Rewrite the lines in the stretch from the one containing "## January 28, 2024" through the one containing "- yeast 7 g", changing every "cardamom" to "nutmeg" and leaving all else as it is. Return only those lines.
-*-
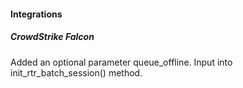 
#### Integrations
##### CrowdStrike Falcon
Added an optional parameter queue_offline. Input into init_rtr_batch_session() method. 
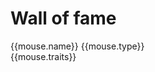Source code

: <script setup lang="ts">
	interface Mouse {
		name: string
		type: string
		imgUrl: string
		traits?: string
		collageImgUrl?: string
	}
	const miceList: Mouse[] = [
		{
			name: 'Haley',
			type: '🥼',
			imgUrl: '/img/avatars/haley.jpg',
			traits: 'lief en dapper',
			collageImgUrl: '/img/collages/haley.jpg',
		},
		{
			name: 'Lizzy',
			type: '🥼',
			imgUrl: '/img/avatars/lizzy.jpg',
			traits: 'grote en sterke zus',
			collageImgUrl: '/img/collages/lizzy.jpg',
		},
		{
			name: 'Amy',
			type: '🥼',
			imgUrl: '/img/avatars/amy.jpg',
			traits: 'klein, loyaal en sterk tot het bittere eind',
			collageImgUrl: '/img/collages/amy.jpg',
		},
		{
			name: 'Aloy',
			type: '🥼',
			imgUrl: '/img/avatars/aloy.jpg',
			traits: 'stoer en nieuwsgierig',
			collageImgUrl: '/img/collages/aloy-chell-lara.jpg',
		},
		{
			name: 'Lara',
			type: '🥼',
			imgUrl: '/img/avatars/lara.jpg',
			traits: 'voorzichtig en ondeugend',
			collageImgUrl: '/img/collages/aloy-chell-lara.jpg',
		},
		{
			name: 'Chell',
			type: '🥼',
			imgUrl: '/img/avatars/chell.jpg',
			traits: 'energiek en uitdagend',
			collageImgUrl: '/img/collages/aloy-chell-lara.jpg',
		},
		{
			name: 'Lily',
			type: '🥼',
			imgUrl: '/img/avatars/lily.jpg',
			traits: 'zorgzaam maatje',
			collageImgUrl: '/img/collages/lily.jpg',
		},
		{
			name: 'Daisy',
			type: '🥼',
			imgUrl: '/img/avatars/daisy.jpg',
			traits: 'sterke alfa, stevige tante met flair',
			collageImgUrl: '/img/collages/daisy.jpg',
		},
		{
			name: 'Poppy',
			type: '🥼',
			imgUrl: '/img/avatars/poppy.jpg',
			traits: 'kleine free runner, ronddraaiende circus tante',
			collageImgUrl: '/img/collages/poppy.jpg',
		},
		{
			name: 'Jenny',
			type: '',
			imgUrl: '/img/avatars/jenny.jpg',
			traits: 'lieve, toegewijde en zorgzame moeder',
			collageImgUrl: '/img/collages/jenny.jpg',
		},
		{
			name: 'Joy',
			type: '',
			imgUrl: '/img/avatars/joy.jpg',
			traits: 'tante knorrepot, zonnetje in huis en kleine snurker',
			collageImgUrl: '/img/collages/joy.jpg',
		},
		{
			name: 'Clair',
			type: '',
			imgUrl: '/img/avatars/clair.jpg',
			traits: 'voorzichtige onderzoeker. Dochter van Jenny',
			collageImgUrl: '/img/collages/fallback.jpg',
		},
		{
			name: 'Misty',
			type: '',
			imgUrl: '/img/avatars/misty.jpg',
			traits: 'alleen wanneer het haar uitkomt. Dochter van Jenny',
			collageImgUrl: '/img/collages/fallback.jpg',
		},
		{
			name: 'Erika',
			type: '',
			imgUrl: '/img/avatars/erika.jpg',
			traits: 'verlegen muis. Dochter van Jenny',
			collageImgUrl: '/img/collages/fallback.jpg',
		},
		{
			name: 'Sabrina',
			type: '',
			imgUrl: '/img/avatars/sabrina.jpg',
			traits: 'wil graag stoer zijn, maar is ook weer zo weg. Dochter van Jenny',
			collageImgUrl: '/img/collages/fallback.jpg',
		},
	];

	import { ref } from 'vue';

	const dialog = ref<HTMLDialogElement>();
	const dialogImage = ref('');
	const dialogImageAlt = ref('');

	const showModal = (mouse: Mouse) => {
		dialogImage.value = mouse.collageImgUrl ?? mouse.imgUrl;
		dialogImageAlt.value = mouse.name;
		dialog.value?.showModal();
	};

	const closeModal = () => {
		dialog.value?.close();
	};
</script>

# Wall of fame

<div :class="$style.wall">
	<div :class="$style.mouse" v-for="mouse in miceList" @click="showModal(mouse)">
		<img :class="$style.avatar" v-bind:src="mouse.imgUrl" v-bind:alt="mouse.name" />
		<div :class="$style.details">
			<div :class="$style.name">{{mouse.name}} {{mouse.type}}</div>
			<div>{{mouse.traits}}</div>
		</div>
	</div>
	<dialog ref="dialog" :class="$style.collageDialog">
		<button type="button" @click="closeModal">Close</button>
		<img :class="$style.collageImg" ref="dialogContent" :src="dialogImage" :alt="dialogImageAlt" />
	</dialog>
</div>

<style module>
.wall {
	display: grid;
	grid-gap: 10px;
	grid-template-columns: 1fr 1fr 1fr;
	grid-template-rows: 1fr 1fr 1fr;
	margin-top: 30px;
}

.mouse {
	cursor: pointer;
}

.avatar {
	border-radius: 50%;
	margin: 0 auto;
}

.name {
	font-weight: bold;
}

.details {
	text-align: center;
}

.collageDialog {
	width: 50vw;
	
	::backdrop {
		opacity: 0.50;
	}
}

.collageImg {
	margin: 0 auto;
	max-height: 80vh;
}
</style>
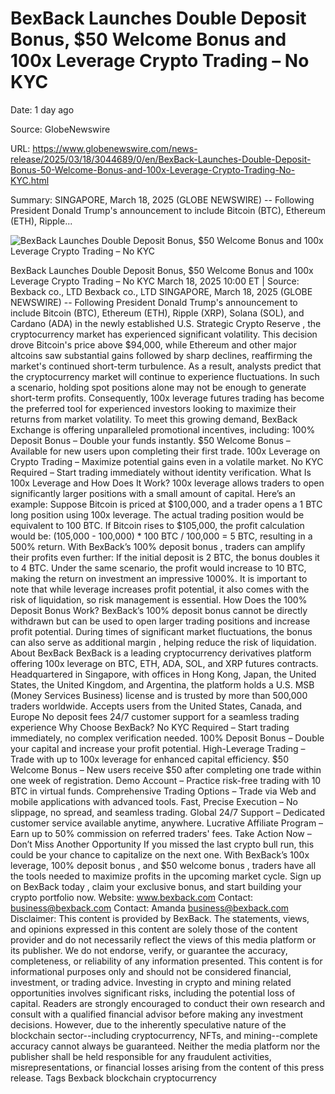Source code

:# BexBack Launches Double Deposit Bonus, $50 Welcome Bonus and 100x Leverage Crypto Trading – No KYC

Date: 1 day ago

Source: GlobeNewswire

URL: https://www.globenewswire.com/news-release/2025/03/18/3044689/0/en/BexBack-Launches-Double-Deposit-Bonus-50-Welcome-Bonus-and-100x-Leverage-Crypto-Trading-No-KYC.html

Summary:         SINGAPORE, March  18, 2025  (GLOBE NEWSWIRE) -- Following President Donald Trump's announcement to include Bitcoin (BTC), Ethereum (ETH), Ripple...

![BexBack Launches Double Deposit Bonus, $50 Welcome Bonus and 100x Leverage Crypto Trading – No KYC](https://ml.globenewswire.com/Resource/Download/f47f4d3f-3b6c-4732-930a-6dec4386cb9c)

BexBack Launches Double Deposit Bonus, $50 Welcome Bonus and 100x Leverage Crypto Trading – No KYC March 18, 2025 10:00 ET | Source: Bexback co., LTD Bexback co., LTD SINGAPORE, March 18, 2025 (GLOBE NEWSWIRE) -- Following President Donald Trump's announcement to include Bitcoin (BTC), Ethereum (ETH), Ripple (XRP), Solana (SOL), and Cardano (ADA) in the newly established U.S. Strategic Crypto Reserve , the cryptocurrency market has experienced significant volatility. This decision drove Bitcoin's price above $94,000, while Ethereum and other major altcoins saw substantial gains followed by sharp declines, reaffirming the market's continued short-term turbulence. As a result, analysts predict that the cryptocurrency market will continue to experience fluctuations. In such a scenario, holding spot positions alone may not be enough to generate short-term profits. Consequently, 100x leverage futures trading has become the preferred tool for experienced investors looking to maximize their returns from market volatility. To meet this growing demand, BexBack Exchange is offering unparalleled promotional incentives, including: 100% Deposit Bonus – Double your funds instantly. $50 Welcome Bonus – Available for new users upon completing their first trade. 100x Leverage on Crypto Trading – Maximize potential gains even in a volatile market. No KYC Required – Start trading immediately without identity verification. What Is 100x Leverage and How Does It Work? 100x leverage allows traders to open significantly larger positions with a small amount of capital. Here’s an example: Suppose Bitcoin is priced at $100,000, and a trader opens a 1 BTC long position using 100x leverage. The actual trading position would be equivalent to 100 BTC. If Bitcoin rises to $105,000, the profit calculation would be: (105,000 - 100,000) * 100 BTC / 100,000 = 5 BTC, resulting in a 500% return. With BexBack’s 100% deposit bonus , traders can amplify their profits even further: If the initial deposit is 2 BTC, the bonus doubles it to 4 BTC. Under the same scenario, the profit would increase to 10 BTC, making the return on investment an impressive 1000%. It is important to note that while leverage increases profit potential, it also comes with the risk of liquidation, so risk management is essential. How Does the 100% Deposit Bonus Work? BexBack’s 100% deposit bonus cannot be directly withdrawn but can be used to open larger trading positions and increase profit potential. During times of significant market fluctuations, the bonus can also serve as additional margin , helping reduce the risk of liquidation. About BexBack BexBack is a leading cryptocurrency derivatives platform offering 100x leverage on BTC, ETH, ADA, SOL, and XRP futures contracts. Headquartered in Singapore, with offices in Hong Kong, Japan, the United States, the United Kingdom, and Argentina, the platform holds a U.S. MSB (Money Services Business) license and is trusted by more than 500,000 traders worldwide. Accepts users from the United States, Canada, and Europe No deposit fees 24/7 customer support for a seamless trading experience Why Choose BexBack? No KYC Required – Start trading immediately, no complex verification needed. 100% Deposit Bonus – Double your capital and increase your profit potential. High-Leverage Trading – Trade with up to 100x leverage for enhanced capital efficiency. $50 Welcome Bonus – New users receive $50 after completing one trade within one week of registration. Demo Account – Practice risk-free trading with 10 BTC in virtual funds. Comprehensive Trading Options – Trade via Web and mobile applications with advanced tools. Fast, Precise Execution – No slippage, no spread, and seamless trading. Global 24/7 Support – Dedicated customer service available anytime, anywhere. Lucrative Affiliate Program – Earn up to 50% commission on referred traders' fees. Take Action Now – Don’t Miss Another Opportunity If you missed the last crypto bull run, this could be your chance to capitalize on the next one. With BexBack’s 100x leverage, 100% deposit bonus , and $50 welcome bonus , traders have all the tools needed to maximize profits in the upcoming market cycle. Sign up on BexBack today , claim your exclusive bonus, and start building your crypto portfolio now. Website: www.bexback.com Contact: business@bexback.com Contact: Amanda business@bexback.com Disclaimer: This content is provided by BexBack. The statements, views, and opinions expressed in this content are solely those of the content provider and do not necessarily reflect the views of this media platform or its publisher. We do not endorse, verify, or guarantee the accuracy, completeness, or reliability of any information presented. This content is for informational purposes only and should not be considered financial, investment, or trading advice. Investing in crypto and mining related opportunities involves significant risks, including the potential loss of capital. Readers are strongly encouraged to conduct their own research and consult with a qualified financial advisor before making any investment decisions. However, due to the inherently speculative nature of the blockchain sector--including cryptocurrency, NFTs, and mining--complete accuracy cannot always be guaranteed. Neither the media platform nor the publisher shall be held responsible for any fraudulent activities, misrepresentations, or financial losses arising from the content of this press release. Tags Bexback blockchain cryptocurrency
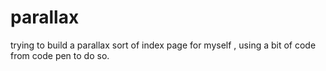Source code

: parallax
========

trying to build a parallax sort of index page for myself , using a bit of code from code pen to do so.
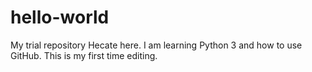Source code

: # hello-world
My trial repository
Hecate here. I am learning Python 3 and how to use GitHub.
This is my first time editing.
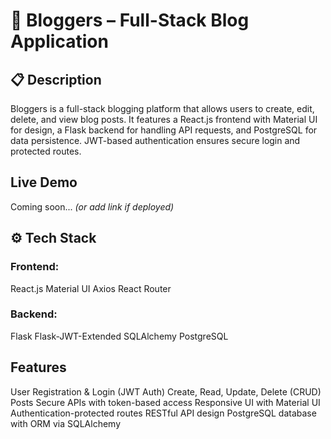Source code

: # 📝 Bloggers – Full-Stack Blog Application

## 📋 Description
Bloggers is a full-stack blogging platform that allows users to create, edit, delete, and view blog posts. It features a React.js frontend with Material UI for design, a Flask backend for handling API requests, and PostgreSQL for data persistence. JWT-based authentication ensures secure login and protected routes.

## Live Demo
Coming soon... *(or add link if deployed)*

## ⚙️ Tech Stack

### Frontend:
React.js
Material UI
Axios
React Router

### Backend:
Flask
Flask-JWT-Extended
SQLAlchemy
PostgreSQL

## Features

User Registration & Login (JWT Auth)
Create, Read, Update, Delete (CRUD) Posts
Secure APIs with token-based access
Responsive UI with Material UI
Authentication-protected routes
RESTful API design
PostgreSQL database with ORM via SQLAlchemy

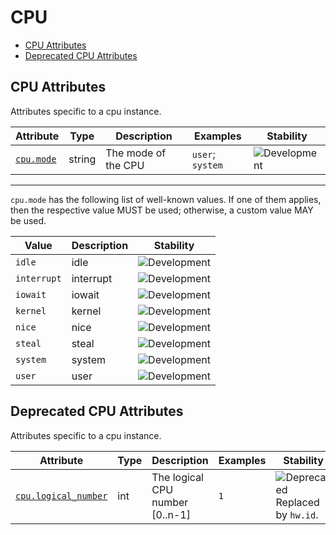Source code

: <!-- NOTE: THIS FILE IS AUTOGENERATED. DO NOT EDIT BY HAND. -->
<!-- see templates/registry/markdown/attribute_namespace.md.j2 -->

# CPU

- [CPU Attributes](#cpu-attributes)
- [Deprecated CPU Attributes](#deprecated-cpu-attributes)

## CPU Attributes

Attributes specific to a cpu instance.

| Attribute | Type | Description | Examples | Stability |
|---|---|---|---|---|
| <a id="cpu-mode" href="#cpu-mode">`cpu.mode`</a> | string | The mode of the CPU | `user`; `system` | ![Development](https://img.shields.io/badge/-development-blue) |

---

`cpu.mode` has the following list of well-known values. If one of them applies, then the respective value MUST be used; otherwise, a custom value MAY be used.

| Value  | Description | Stability |
|---|---|---|
| `idle` | idle | ![Development](https://img.shields.io/badge/-development-blue) |
| `interrupt` | interrupt | ![Development](https://img.shields.io/badge/-development-blue) |
| `iowait` | iowait | ![Development](https://img.shields.io/badge/-development-blue) |
| `kernel` | kernel | ![Development](https://img.shields.io/badge/-development-blue) |
| `nice` | nice | ![Development](https://img.shields.io/badge/-development-blue) |
| `steal` | steal | ![Development](https://img.shields.io/badge/-development-blue) |
| `system` | system | ![Development](https://img.shields.io/badge/-development-blue) |
| `user` | user | ![Development](https://img.shields.io/badge/-development-blue) |

## Deprecated CPU Attributes

Attributes specific to a cpu instance.

| Attribute | Type | Description | Examples | Stability |
|---|---|---|---|---|
| <a id="cpu-logical-number" href="#cpu-logical-number">`cpu.logical_number`</a> | int | The logical CPU number [0..n-1] | `1` | ![Deprecated](https://img.shields.io/badge/-deprecated-red)<br>Replaced by `hw.id`. |
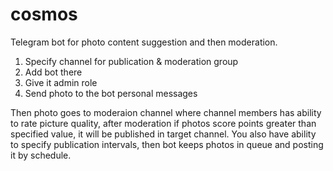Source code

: # cosmos
Telegram bot for photo content suggestion and then moderation.

1. Specify channel for publication & moderation group 
2. Add bot there
3. Give it admin role
4. Send photo to the bot personal messages 

Then photo goes to moderaion channel where channel members has ability to rate picture quality, after moderation if photos score points greater than specified value, it will be published in target channel.
You also have ability to specify publication intervals, then bot keeps photos in queue and posting it by schedule.
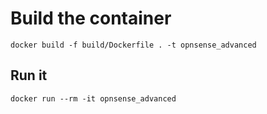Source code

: # Build the container

    docker build -f build/Dockerfile . -t opnsense_advanced

## Run it

    docker run --rm -it opnsense_advanced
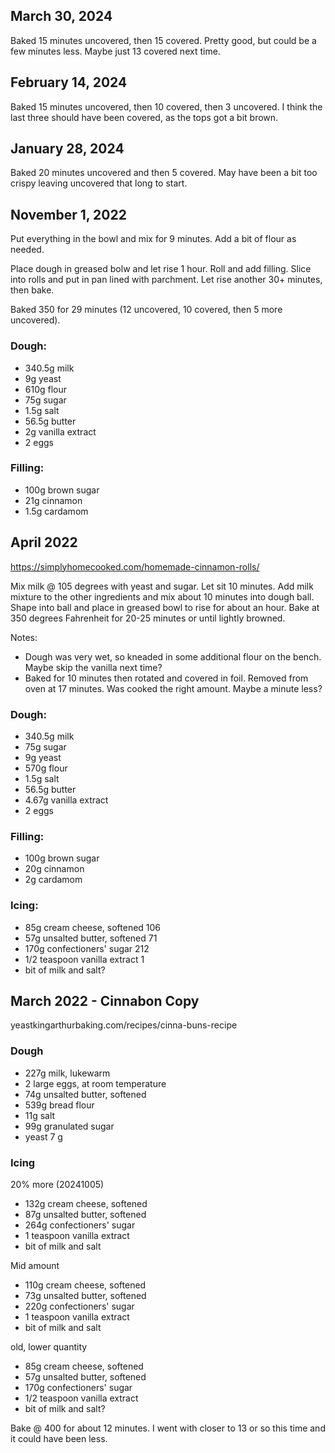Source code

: ## March 30, 2024
Baked 15 minutes uncovered, then 15 covered. Pretty good, but could be a few minutes less. Maybe just 13 covered next time.

## February 14, 2024
Baked 15 minutes uncovered, then 10 covered, then 3 uncovered. I think the last three should have been covered, as the tops got a bit brown.

## January 28, 2024
Baked 20 minutes uncovered and then 5 covered. May have been a bit too crispy leaving uncovered that long to start.

## November 1, 2022
Put everything in the bowl and mix for 9 minutes. Add a bit of flour as needed. 

Place dough in greased bolw and let rise 1 hour. Roll and add filling. Slice into rolls and put in pan lined with parchment. Let rise another 30+ minutes, then bake.

Baked 350 for 29 minutes (12 uncovered, 10 covered, then 5 more uncovered).

### Dough:
- 340.5g milk
- 9g yeast
- 610g flour
- 75g sugar
- 1.5g salt
- 56.5g butter
- 2g vanilla extract
- 2 eggs

### Filling:
- 100g brown sugar 
- 21g cinnamon
- 1.5g cardamom


## April 2022
https://simplyhomecooked.com/homemade-cinnamon-rolls/

Mix milk @ 105 degrees with yeast and sugar. Let sit 10 minutes. Add milk mixture to the other ingredients and mix about 10 minutes into dough ball. Shape into ball and place in greased bowl to rise for about an hour. Bake at 350 degrees Fahrenheit for 20-25 minutes or until lightly browned.

Notes: 
- Dough was very wet, so kneaded in some additional flour on the bench. Maybe skip the vanilla next time?
- Baked for 10 minutes then rotated and covered in foil. Removed from oven at 17 minutes. Was cooked the right amount. Maybe a minute less?

### Dough:
- 340.5g milk
- 75g sugar
- 9g yeast
- 570g flour
- 1.5g salt
- 56.5g butter
- 4.67g vanilla extract
- 2 eggs


### Filling:
- 100g brown sugar 
- 20g cinnamon
- 2g cardamom

### Icing:
- 85g cream cheese, softened 106
- 57g unsalted butter, softened 71
- 170g confectioners' sugar 212
- 1/2 teaspoon vanilla extract 1
- bit of milk and salt?


## March 2022 - Cinnabon Copy
yeastkingarthurbaking.com/recipes/cinna-buns-recipe

### Dough
- 227g milk, lukewarm
- 2 large eggs, at room temperature
- 74g unsalted butter, softened
- 539g bread flour
- 11g salt
- 99g granulated sugar
- yeast 7 g

### Icing
20% more (20241005)
- 132g cream cheese, softened
- 87g unsalted butter, softened
- 264g confectioners' sugar
- 1 teaspoon vanilla extract
- bit of milk and salt

Mid amount
- 110g cream cheese, softened
- 73g unsalted butter, softened
- 220g confectioners' sugar
- 1 teaspoon vanilla extract
- bit of milk and salt

old, lower quantity
- 85g cream cheese, softened
- 57g unsalted butter, softened
- 170g confectioners' sugar
- 1/2 teaspoon vanilla extract
- bit of milk and salt?


Bake @ 400 for about 12 minutes. I went with closer to 13 or so this time and it could have been less.
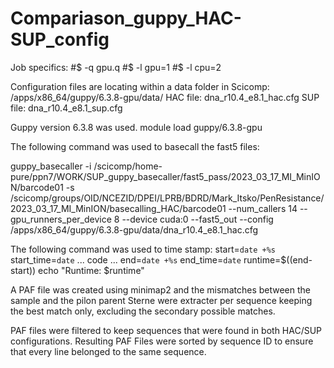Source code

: # Compariason_guppy_HAC-SUP_config

Job specifics: 
#$ -q gpu.q
#$ -l gpu=1
#$ -l cpu=2


Configuration files are locating within a data folder in Scicomp:
/apps/x86_64/guppy/6.3.8-gpu/data/
HAC file: dna_r10.4_e8.1_hac.cfg
SUP file: dna_r10.4_e8.1_sup.cfg

Guppy version 6.3.8 was used.
module load guppy/6.3.8-gpu

The following command was used to basecall the fast5 files:

guppy_basecaller -i /scicomp/home-pure/ppn7/WORK/SUP_guppy_basecaller/fast5_pass/2023_03_17_MI_MinION/barcode01 -s /scicomp/groups/OID/NCEZID/DPEI/LPRB/BDRD/Mark_Itsko/PenResistance/2023_03_17_MI_MinION/basecalling_HAC/barcode01 --num_callers 14 --gpu_runners_per_device 8 --device cuda:0 --fast5_out --config /apps/x86_64/guppy/6.3.8-gpu/data/dna_r10.4_e8.1_hac.cfg 

The following command was used to time stamp: 
start=`date +%s`
start_time=`date`
...
code
...
end=`date +%s`
end_time=`date`
runtime=$((end-start))
echo "Runtime: $runtime"




A PAF file was created using minimap2 and the mismatches between the sample and the pilon parent Sterne were extracter per sequence keeping the best match only, excluding the secondary possible matches. 


PAF files were filtered to keep sequences that were found in both HAC/SUP configurations. Resulting PAF Files were sorted by sequence ID to ensure that every line belonged to the same sequence.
-*-
→ Task output
## January 28, 2024
Baked 20 minutes uncovered and then 5 covered. May have been a bit too crispy leaving uncovered that long to start.

## November 1, 2022
Put everything in the bowl and mix for 9 minutes. Add a bit of flour as needed. 

Place dough in greased bolw and let rise 1 hour. Roll and add filling. Slice into rolls and put in pan lined with parchment. Let rise another 30+ minutes, then bake.

Baked 350 for 29 minutes (12 uncovered, 10 covered, then 5 more uncovered).

### Dough:
- 340.5g milk
- 9g yeast
- 610g flour
- 75g sugar
- 1.5g salt
- 56.5g butter
- 2g vanilla extract
- 2 eggs

### Filling:
- 100g brown sugar 
- 21g cinnamon
- 1.5g nutmeg


## April 2022
https://simplyhomecooked.com/homemade-cinnamon-rolls/

Mix milk @ 105 degrees with yeast and sugar. Let sit 10 minutes. Add milk mixture to the other ingredients and mix about 10 minutes into dough ball. Shape into ball and place in greased bowl to rise for about an hour. Bake at 350 degrees Fahrenheit for 20-25 minutes or until lightly browned.

Notes: 
- Dough was very wet, so kneaded in some additional flour on the bench. Maybe skip the vanilla next time?
- Baked for 10 minutes then rotated and covered in foil. Removed from oven at 17 minutes. Was cooked the right amount. Maybe a minute less?

### Dough:
- 340.5g milk
- 75g sugar
- 9g yeast
- 570g flour
- 1.5g salt
- 56.5g butter
- 4.67g vanilla extract
- 2 eggs


### Filling:
- 100g brown sugar 
- 20g cinnamon
- 2g nutmeg

### Icing:
- 85g cream cheese, softened 106
- 57g unsalted butter, softened 71
- 170g confectioners' sugar 212
- 1/2 teaspoon vanilla extract 1
- bit of milk and salt?


## March 2022 - Cinnabon Copy
yeastkingarthurbaking.com/recipes/cinna-buns-recipe

### Dough
- 227g milk, lukewarm
- 2 large eggs, at room temperature
- 74g unsalted butter, softened
- 539g bread flour
- 11g salt
- 99g granulated sugar
- yeast 7 g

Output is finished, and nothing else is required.